DATA EXTRACT:
--- BEGIN ---
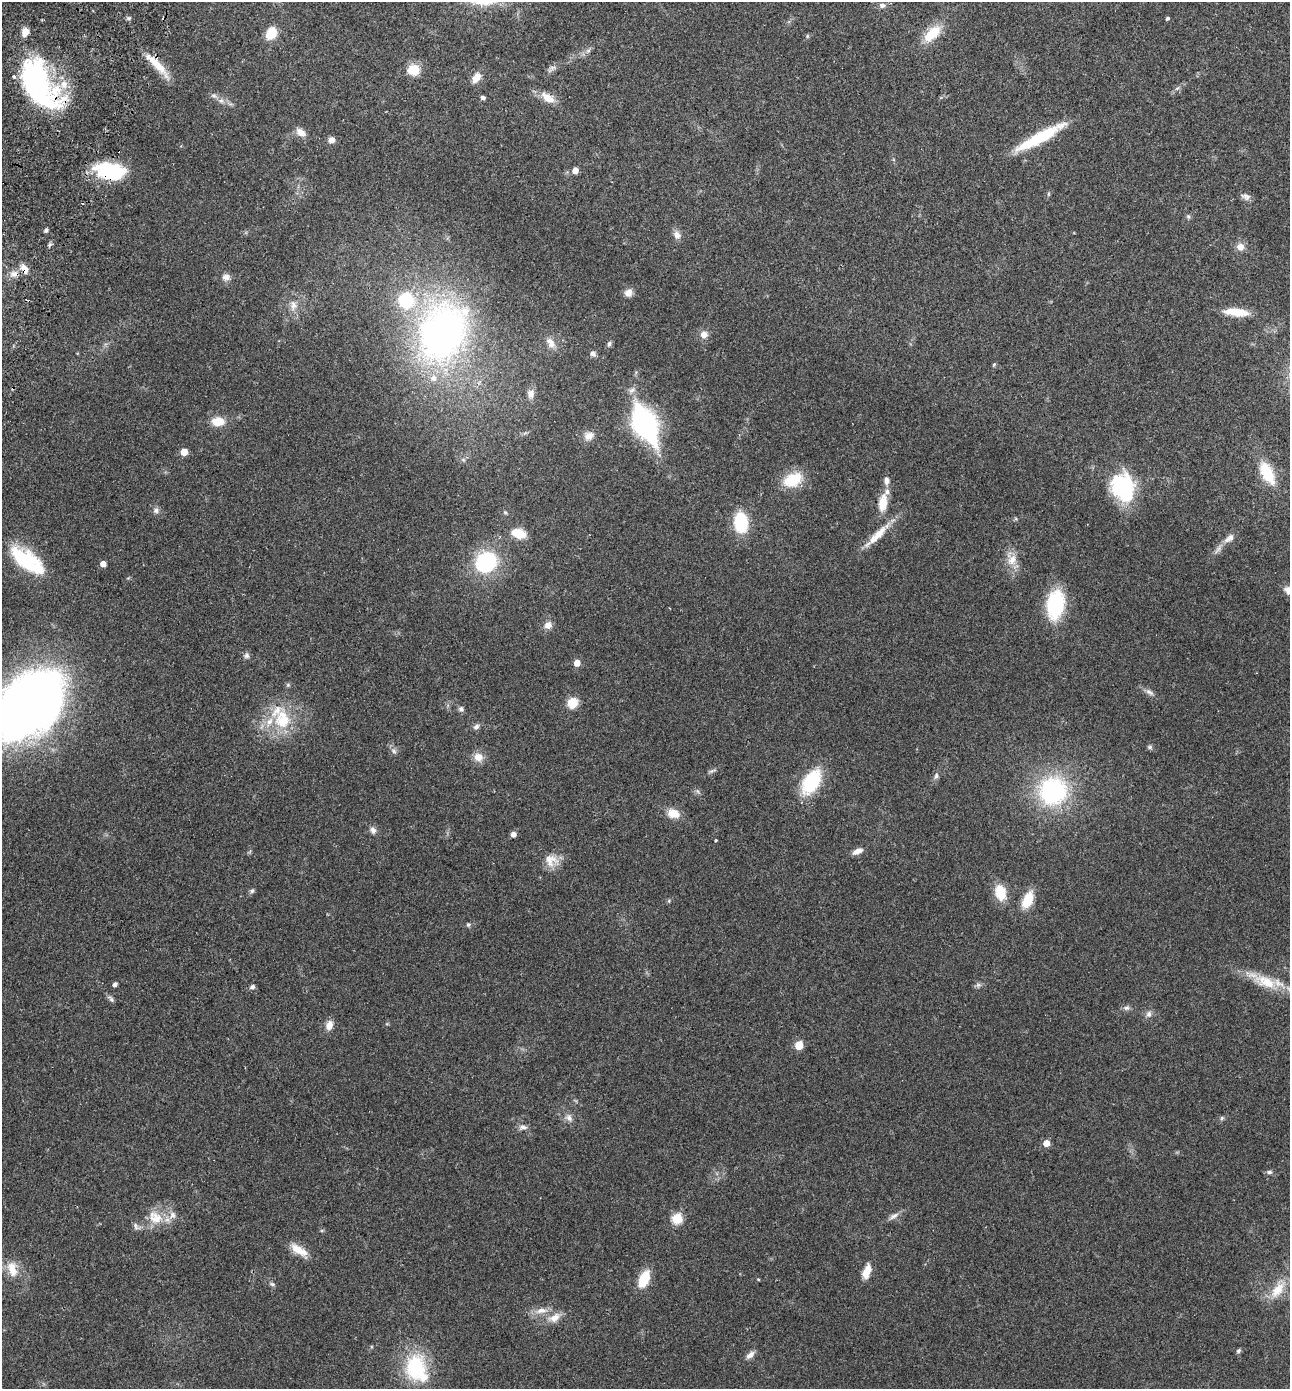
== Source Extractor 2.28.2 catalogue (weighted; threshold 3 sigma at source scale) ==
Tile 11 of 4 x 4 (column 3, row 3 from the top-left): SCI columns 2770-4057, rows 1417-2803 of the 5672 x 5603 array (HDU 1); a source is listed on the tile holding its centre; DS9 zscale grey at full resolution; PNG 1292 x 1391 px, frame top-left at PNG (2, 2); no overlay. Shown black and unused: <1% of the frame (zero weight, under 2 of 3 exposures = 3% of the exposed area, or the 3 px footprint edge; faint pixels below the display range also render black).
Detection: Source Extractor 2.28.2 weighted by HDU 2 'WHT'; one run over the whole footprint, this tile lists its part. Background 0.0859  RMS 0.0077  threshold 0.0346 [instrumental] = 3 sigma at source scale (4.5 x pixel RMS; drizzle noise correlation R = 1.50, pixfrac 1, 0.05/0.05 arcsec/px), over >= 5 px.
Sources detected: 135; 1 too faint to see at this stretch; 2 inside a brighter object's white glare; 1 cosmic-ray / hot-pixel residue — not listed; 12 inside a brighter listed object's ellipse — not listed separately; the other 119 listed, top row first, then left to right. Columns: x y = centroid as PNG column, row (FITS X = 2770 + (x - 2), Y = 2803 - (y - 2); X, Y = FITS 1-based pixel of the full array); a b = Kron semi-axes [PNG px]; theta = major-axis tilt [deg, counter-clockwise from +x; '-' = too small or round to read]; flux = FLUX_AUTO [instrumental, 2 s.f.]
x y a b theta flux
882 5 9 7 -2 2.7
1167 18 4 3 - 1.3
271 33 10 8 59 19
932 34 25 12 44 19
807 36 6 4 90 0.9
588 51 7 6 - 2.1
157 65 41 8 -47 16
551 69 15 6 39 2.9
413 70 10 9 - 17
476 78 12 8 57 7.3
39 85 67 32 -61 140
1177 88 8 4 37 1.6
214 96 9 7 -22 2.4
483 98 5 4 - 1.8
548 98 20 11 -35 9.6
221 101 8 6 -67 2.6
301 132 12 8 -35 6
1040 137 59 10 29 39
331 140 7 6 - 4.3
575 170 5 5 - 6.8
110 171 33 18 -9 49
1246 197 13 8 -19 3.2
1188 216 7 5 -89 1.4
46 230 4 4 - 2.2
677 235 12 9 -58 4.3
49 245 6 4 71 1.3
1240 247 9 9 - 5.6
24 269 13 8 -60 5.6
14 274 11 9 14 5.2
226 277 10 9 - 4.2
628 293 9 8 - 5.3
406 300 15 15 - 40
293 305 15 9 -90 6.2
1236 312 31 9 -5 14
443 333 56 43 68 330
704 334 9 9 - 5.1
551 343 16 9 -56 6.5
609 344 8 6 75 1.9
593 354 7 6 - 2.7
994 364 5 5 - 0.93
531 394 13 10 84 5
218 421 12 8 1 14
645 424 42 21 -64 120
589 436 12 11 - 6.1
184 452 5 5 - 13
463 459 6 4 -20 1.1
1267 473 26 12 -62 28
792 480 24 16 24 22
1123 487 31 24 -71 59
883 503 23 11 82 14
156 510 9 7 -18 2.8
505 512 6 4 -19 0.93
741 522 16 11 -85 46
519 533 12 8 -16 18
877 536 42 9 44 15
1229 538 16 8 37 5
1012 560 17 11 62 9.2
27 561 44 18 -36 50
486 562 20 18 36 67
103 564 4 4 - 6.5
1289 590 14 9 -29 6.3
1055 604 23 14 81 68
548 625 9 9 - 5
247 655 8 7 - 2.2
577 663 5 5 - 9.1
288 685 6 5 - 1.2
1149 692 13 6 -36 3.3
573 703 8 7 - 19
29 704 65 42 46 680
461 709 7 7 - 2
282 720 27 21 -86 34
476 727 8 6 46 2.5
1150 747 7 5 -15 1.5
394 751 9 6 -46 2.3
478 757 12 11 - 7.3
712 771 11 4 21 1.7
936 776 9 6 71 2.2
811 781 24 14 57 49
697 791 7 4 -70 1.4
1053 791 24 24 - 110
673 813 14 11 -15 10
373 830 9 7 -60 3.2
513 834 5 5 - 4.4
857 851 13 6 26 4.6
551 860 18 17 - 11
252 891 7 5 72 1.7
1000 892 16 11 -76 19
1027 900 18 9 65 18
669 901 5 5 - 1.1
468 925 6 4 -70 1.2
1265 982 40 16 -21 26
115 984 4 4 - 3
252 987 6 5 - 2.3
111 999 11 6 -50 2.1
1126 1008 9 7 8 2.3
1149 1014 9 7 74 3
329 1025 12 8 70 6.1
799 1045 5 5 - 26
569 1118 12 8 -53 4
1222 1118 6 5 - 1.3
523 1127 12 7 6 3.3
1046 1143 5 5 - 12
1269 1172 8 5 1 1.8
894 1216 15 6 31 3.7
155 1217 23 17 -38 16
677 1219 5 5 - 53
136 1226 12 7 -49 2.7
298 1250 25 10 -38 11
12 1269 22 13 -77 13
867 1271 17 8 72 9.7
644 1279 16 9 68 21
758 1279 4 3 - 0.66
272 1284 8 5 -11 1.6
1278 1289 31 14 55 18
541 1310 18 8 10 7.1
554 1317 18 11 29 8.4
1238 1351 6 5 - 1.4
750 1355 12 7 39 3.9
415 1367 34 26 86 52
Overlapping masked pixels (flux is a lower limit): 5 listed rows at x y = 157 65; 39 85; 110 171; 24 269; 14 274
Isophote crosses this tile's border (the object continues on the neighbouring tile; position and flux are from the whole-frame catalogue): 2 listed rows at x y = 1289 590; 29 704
--- END ---
--- BEGIN ---
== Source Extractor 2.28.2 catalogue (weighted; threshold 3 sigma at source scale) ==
--- END ---
EXERCISE: Find each line in the material that contains the word "border", and copy those lines out.

TASK RESPONSE:
Isophote crosses this tile's border (the object continues on the neighbouring tile; position and flux are from the whole-frame catalogue): 2 listed rows at x y = 1289 590; 29 704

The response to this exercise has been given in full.